**SOURCE MATERIAL**
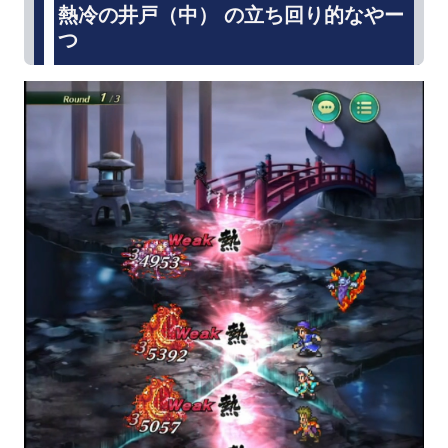
熱冷の井戸（中） の立ち回り的なやー
つ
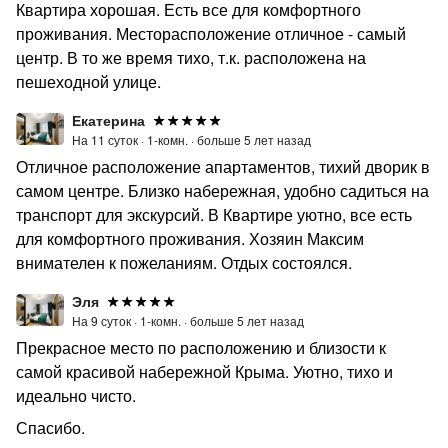
Квартира хорошая. Есть все для комфортного
проживания. Месторасположение отличное - самый
центр. В то же время тихо, т.к. расположена на
пешеходной улице.
Екатерина
На 11 суток ·
1-комн. ·
больше 5 лет назад
Отличное расположение апартаментов, тихий дворик в
самом центре. Близко набережная, удобно садиться на
транспорт для экскурсий. В Квартире уютно, все есть
для комфортного проживания. Хозяин Максим
внимателен к пожеланиям. Отдых состоялся.
Эля
На 9 суток ·
1-комн. ·
больше 5 лет назад
Прекрасное место по расположению и близости к
самой красивой набережной Крыма. Уютно, тихо и
идеально чисто.
Спасибо.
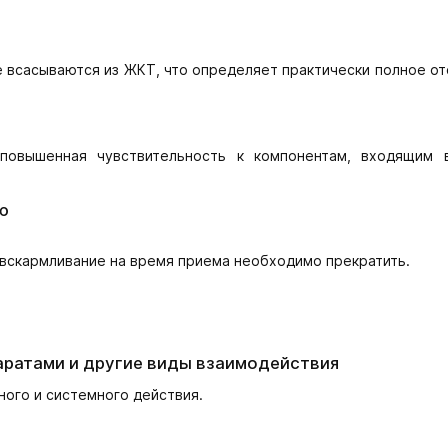
 всасываются из ЖКТ, что определяет практически полное о
 повышенная чувствительность к компонентам, входящим 
ю
 вскармливание на время приема необходимо прекратить.
аратами и другие виды взаимодействия
ого и системного действия.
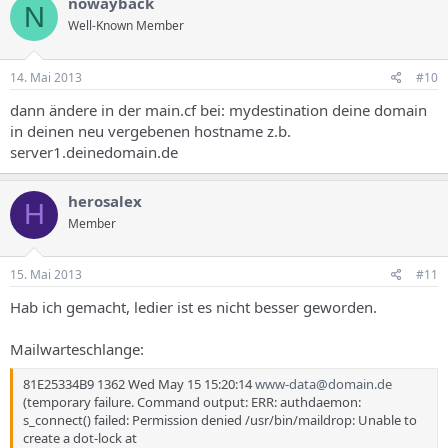
nowayback
N
Well-Known Member
14. Mai 2013
#10
dann ändere in der main.cf bei: mydestination deine domain
in deinen neu vergebenen hostname z.b.
server1.deinedomain.de
herosalex
H
Member
15. Mai 2013
#11
Hab ich gemacht, ledier ist es nicht besser geworden.
Mailwarteschlange:
81E25334B9 1362 Wed May 15 15:20:14
www-data@domain.de
(temporary failure. Command output: ERR: authdaemon:
s_connect() failed: Permission denied /usr/bin/maildrop: Unable to
create a dot-lock at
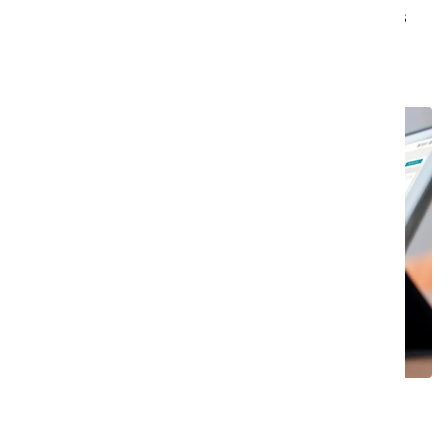
saa tiketit näkyviin, mutta voi tarvittaessa myös
ohjata ne edelleen jollekulle toiselle.
Hälytykset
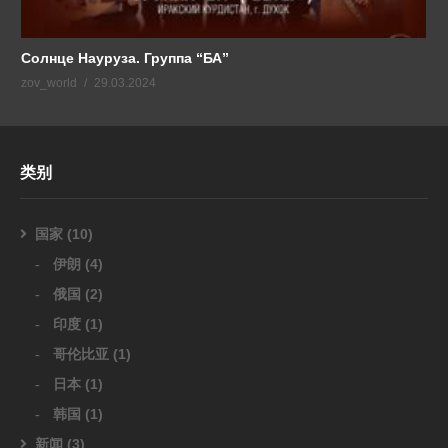
Солнце Науруза. Группа “БА”
zov_world
29.03.2024
类别
国家
(10)
伊朗
(4)
俄国
(2)
印度
(1)
哥伦比亚
(1)
日本
(1)
韩国
(1)
新闻
(3)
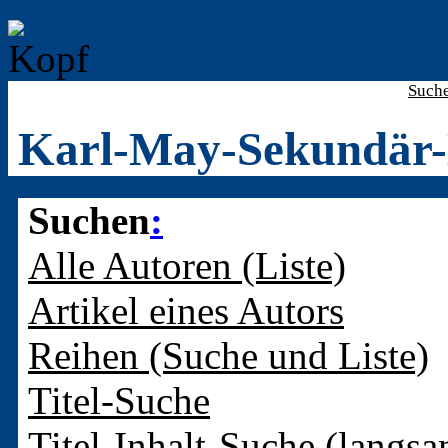
Such
Karl-May-Sekundär-
Suchen
:
Alle Autoren (Liste)
Artikel eines Autors
Reihen (Suche und Liste)
Titel-Suche
Titel-Inhalt-Suche (langsa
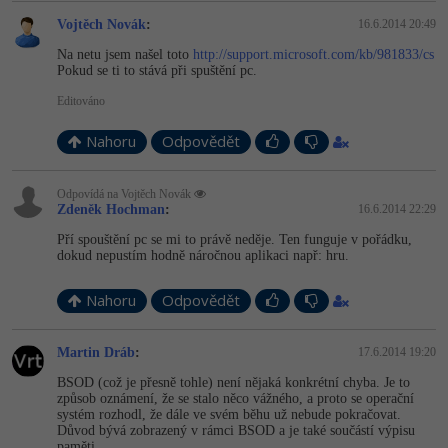
Vojtěch Novák
:
16.6.2014 20:49
Ostatní
Na netu jsem našel toto
http://support.microsoft.com/kb/981833/cs
Pokud se ti to stává při spuštění pc.
Fórum
Editováno
Nahoru
Odpovědět
Odpovídá na Vojtěch Novák
Zdeněk Hochman
:
16.6.2014 22:29
Pří spouštění pc se mi to právě neděje. Ten funguje v pořádku,
dokud nepustím hodně náročnou aplikaci např: hru.
Nahoru
Odpovědět
Martin Dráb
:
17.6.2014 19:20
BSOD (což je přesně tohle) není nějaká konkrétní chyba. Je to
způsob oznámení, že se stalo něco vážného, a proto se operační
systém rozhodl, že dále ve svém běhu už nebude pokračovat.
Důvod bývá zobrazený v rámci BSOD a je také součástí výpisu
paměti.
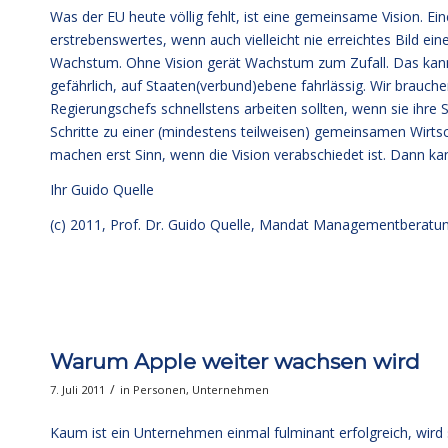
Was der EU heute völlig fehlt, ist eine gemeinsame Vision. Ein
erstrebenswertes, wenn auch vielleicht nie erreichtes Bild e
Wachstum. Ohne Vision gerät Wachstum zum Zufall. Das kann
gefährlich, auf Staaten(verbund)ebene fahrlässig. Wir brauch
Regierungschefs schnellstens arbeiten sollten, wenn sie ihre 
Schritte zu einer (mindestens teilweisen) gemeinsamen Wirtsc
machen erst Sinn, wenn die Vision verabschiedet ist. Dann ka
Ihr
Guido Quelle
(c) 2011, Prof. Dr. Guido Quelle, Mandat Managementberat
Warum Apple weiter wachsen wird
/
7. Juli 2011
in
Personen
,
Unternehmen
Kaum ist ein Unternehmen einmal fulminant erfolgreich, wird s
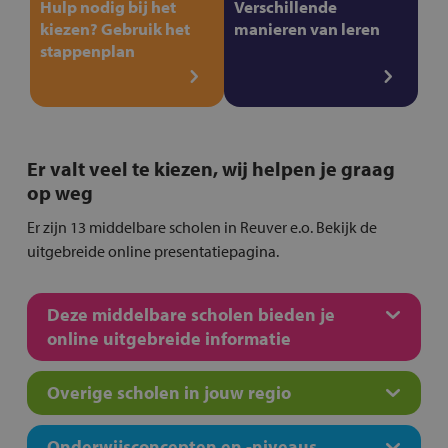
Hulp nodig bij het
Verschillende
kiezen? Gebruik het
manieren van leren
stappenplan
Er valt veel te kiezen, wij helpen je graag
op weg
Er zijn 13 middelbare scholen in Reuver e.o. Bekijk de
uitgebreide online presentatiepagina.
Deze middelbare scholen bieden je
online uitgebreide informatie
Overige scholen in jouw regio
Onderwijsconcepten en -niveaus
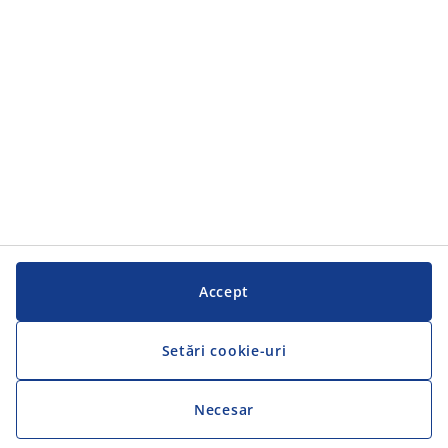
Serviciul clienți
Serviciul clienți
JYSK
JYSK
SEDIU CENTRAL
Urmărește JYSK
Accept
Setări cookie-uri
Necesar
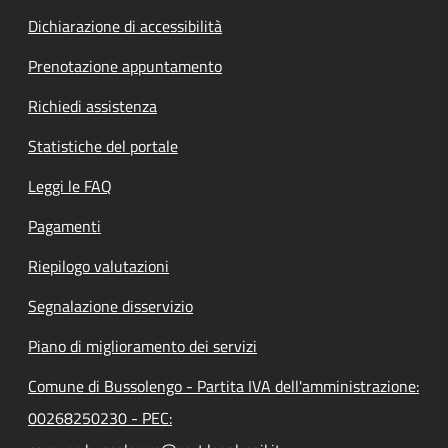
Dichiarazione di accessibilità
Prenotazione appuntamento
Richiedi assistenza
Statistiche del portale
Leggi le FAQ
Pagamenti
Riepilogo valutazioni
Segnalazione disservizio
Piano di miglioramento dei servizi
Comune di Bussolengo - Partita IVA dell'amministrazione:
00268250230 - PEC:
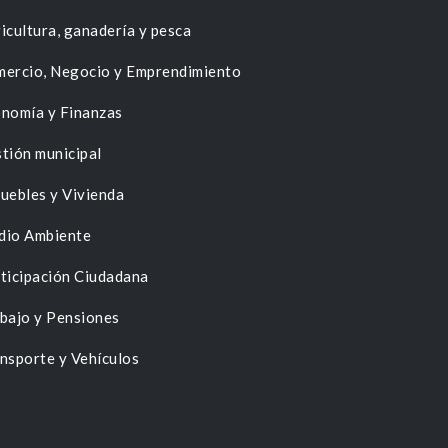
icultura, ganadería y pesca
ercio, Negocio y Emprendimiento
nomía y Finanzas
tión municipal
uebles y Vivienda
dio Ambiente
ticipación Ciudadana
bajo y Pensiones
nsporte y Vehículos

**DESCRIPTION OF THE TASK**
All lines from the beginning of the entries above to the line containing "всасываются из ЖКТ, что", inclusive, should be printed exactly, apart from the pictures.

**ANSWER BOX**
熱冷の井戸（中） の立ち回り的なやー
つ
Квартира хорошая. Есть все для комфортного
проживания. Месторасположение отличное - самый
центр. В то же время тихо, т.к. расположена на
пешеходной улице.
Екатерина
На 11 суток ·
1-комн. ·
больше 5 лет назад
Отличное расположение апартаментов, тихий дворик в
самом центре. Близко набережная, удобно садиться на
транспорт для экскурсий. В Квартире уютно, все есть
для комфортного проживания. Хозяин Максим
внимателен к пожеланиям. Отдых состоялся.
Эля
На 9 суток ·
1-комн. ·
больше 5 лет назад
Прекрасное место по расположению и близости к
самой красивой набережной Крыма. Уютно, тихо и
идеально чисто.
Спасибо.
 всасываются из ЖКТ, что определяет практически полное о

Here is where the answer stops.